Global leaders in the shale gas debate gathered in Preston to discuss the economic and environmental benefits it can bring to the region.
The event comes just days into Lancashire County Council’s public inquiry into two proposed sites in Fylde; its prestigious line up included Steven Tindale, the former executive director of Greenpeace who said: "Natural gas has an important role to play in tackling climate change by substituting for much dirtier coal in electricity generation. If we're going to continue using gas, then it's better to produce our own rather than import Liquefied Natural Gas from places like Qatar because that has a higher carbon footprint.
"UK shale gas can be part of the gas mix, provided it is well regulated."
Steven’s comments come just months after his September 2015 Green Alliance report in which he stated that, provided fracking is well regulated to minimise emissions of methane, it does not result in higher emissions than conventional gas extraction does.
Another high profile contributor was Kathryn Klaber of The Klaber Group and founder and former CEO of the Marcellus Shale Coalition in Pennsylvania.

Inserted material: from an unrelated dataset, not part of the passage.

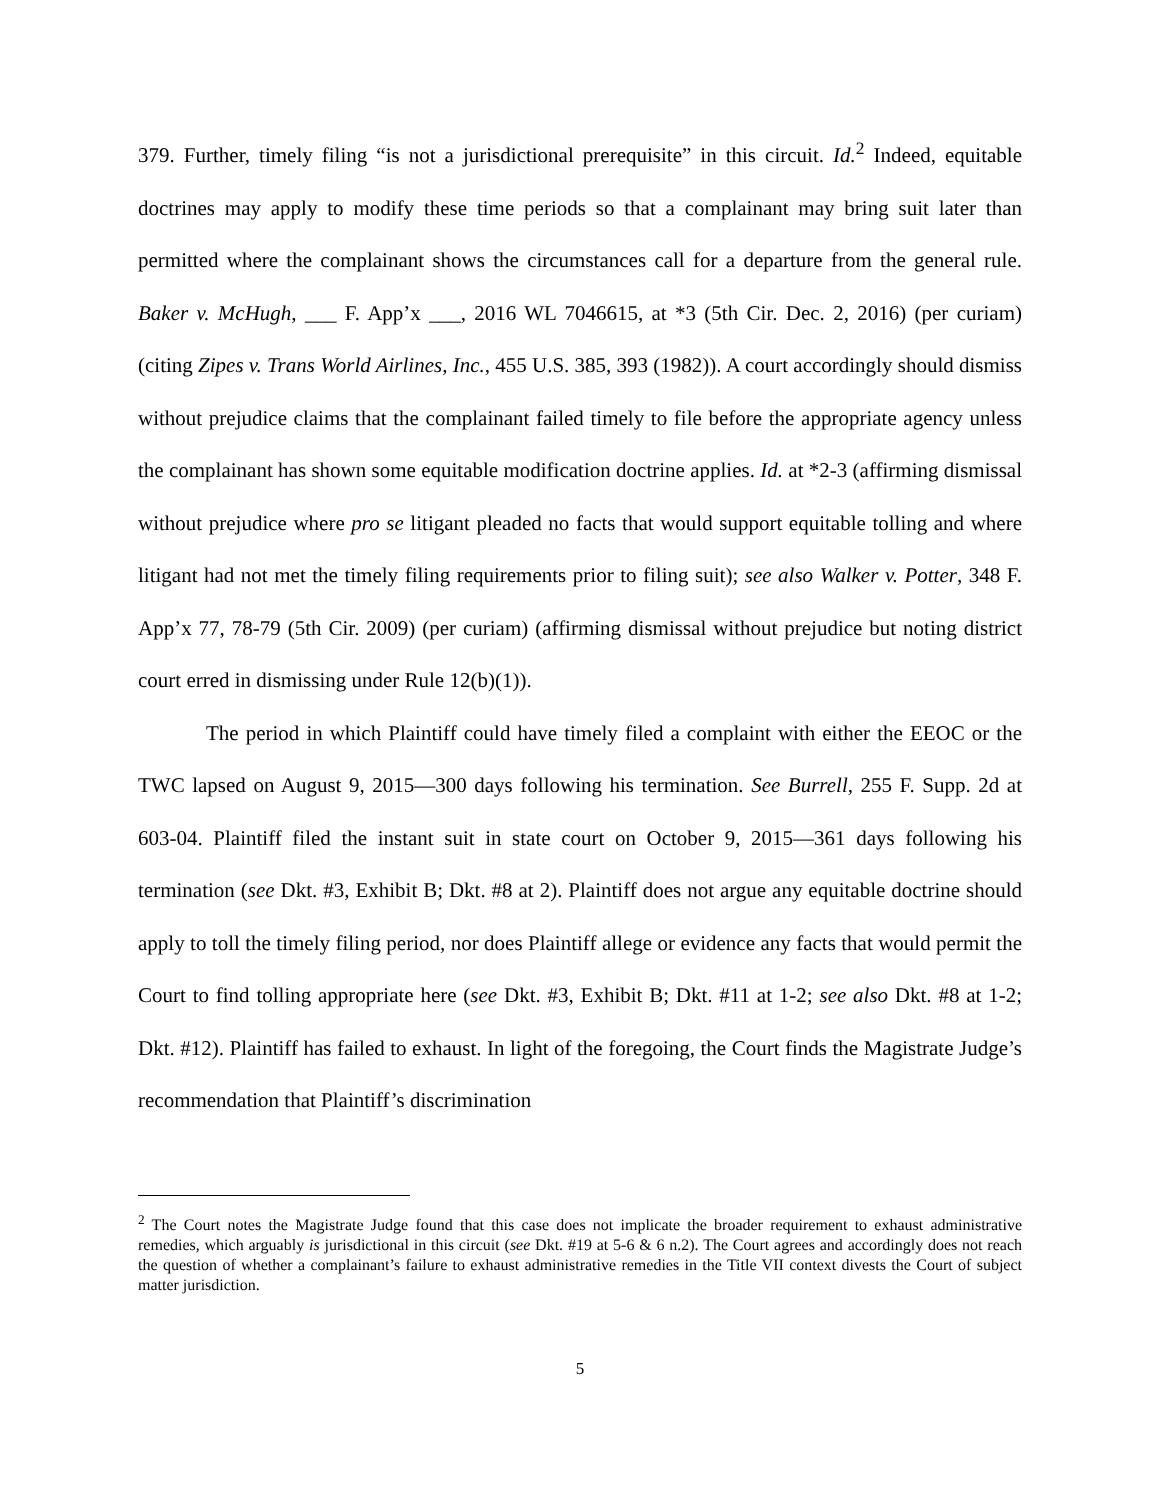379. Further, timely filing “is not a jurisdictional prerequisite” in this circuit. Id.<sup>2</sup> Indeed, equitable doctrines may apply to modify these time periods so that a complainant may bring suit later than permitted where the complainant shows the circumstances call for a departure from the general rule. Baker v. McHugh, ___ F. App’x ___, 2016 WL 7046615, at *3 (5th Cir. Dec. 2, 2016) (per curiam) (citing Zipes v. Trans World Airlines, Inc., 455 U.S. 385, 393 (1982)). A court accordingly should dismiss without prejudice claims that the complainant failed timely to file before the appropriate agency unless the complainant has shown some equitable modification doctrine applies. Id. at *2-3 (affirming dismissal without prejudice where pro se litigant pleaded no facts that would support equitable tolling and where litigant had not met the timely filing requirements prior to filing suit); see also Walker v. Potter, 348 F. App’x 77, 78-79 (5th Cir. 2009) (per curiam) (affirming dismissal without prejudice but noting district court erred in dismissing under Rule 12(b)(1)).
The period in which Plaintiff could have timely filed a complaint with either the EEOC or the TWC lapsed on August 9, 2015—300 days following his termination. See Burrell, 255 F. Supp. 2d at 603-04. Plaintiff filed the instant suit in state court on October 9, 2015—361 days following his termination (see Dkt. #3, Exhibit B; Dkt. #8 at 2). Plaintiff does not argue any equitable doctrine should apply to toll the timely filing period, nor does Plaintiff allege or evidence any facts that would permit the Court to find tolling appropriate here (see Dkt. #3, Exhibit B; Dkt. #11 at 1-2; see also Dkt. #8 at 1-2; Dkt. #12). Plaintiff has failed to exhaust. In light of the foregoing, the Court finds the Magistrate Judge’s recommendation that Plaintiff’s discrimination
<sup>2</sup> The Court notes the Magistrate Judge found that this case does not implicate the broader requirement to exhaust administrative remedies, which arguably is jurisdictional in this circuit (see Dkt. #19 at 5-6 & 6 n.2). The Court agrees and accordingly does not reach the question of whether a complainant’s failure to exhaust administrative remedies in the Title VII context divests the Court of subject matter jurisdiction.
5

She joined by WebEx live from the US to share her observations about how the supply chain developed around onshore shale development there. “The active engagement of local businesses in the shale supply chain represented one of the most important aspects of developing the Marcellus basin.
“These local companies found new markets for their products and services close to home, they were trusted community advocates of safe development of the resource, and they helped the industry leaders quickly adapt to the many nuances of operating in a new geography.”
The event was hosted by the Institute of Directors Lancashire branch at Preston Minster and in attendance was both the IoD’s energy policy director Dan Lewis and Lancashire branch chair Lee Petts who said: “The potential of this industry in Lancashire is vast and those around the debate are well aware of the economic merits, but what fascinated guests here was the advocacy of a former Greenpeace director and the possible environmental gains to be had.
“It’s the lesser discussed element and something I believe we should bring more into the narrative.”
The IoD’s stance on the topic was last published as part of a 2013 report which cited that shale gas development could create tens of thousands of jobs, reduce imports, generate significant tax revenue and support British manufacturing. Reinforcing that stance, Dan Lewis concluded: “Findings continue to indicate the positive environmental and economic benefits – including the creation of 74,000 jobs. What we have heard tonight, especially from US experts in this field who are already underway with extraction programmes, seems to reinforce that opinion.”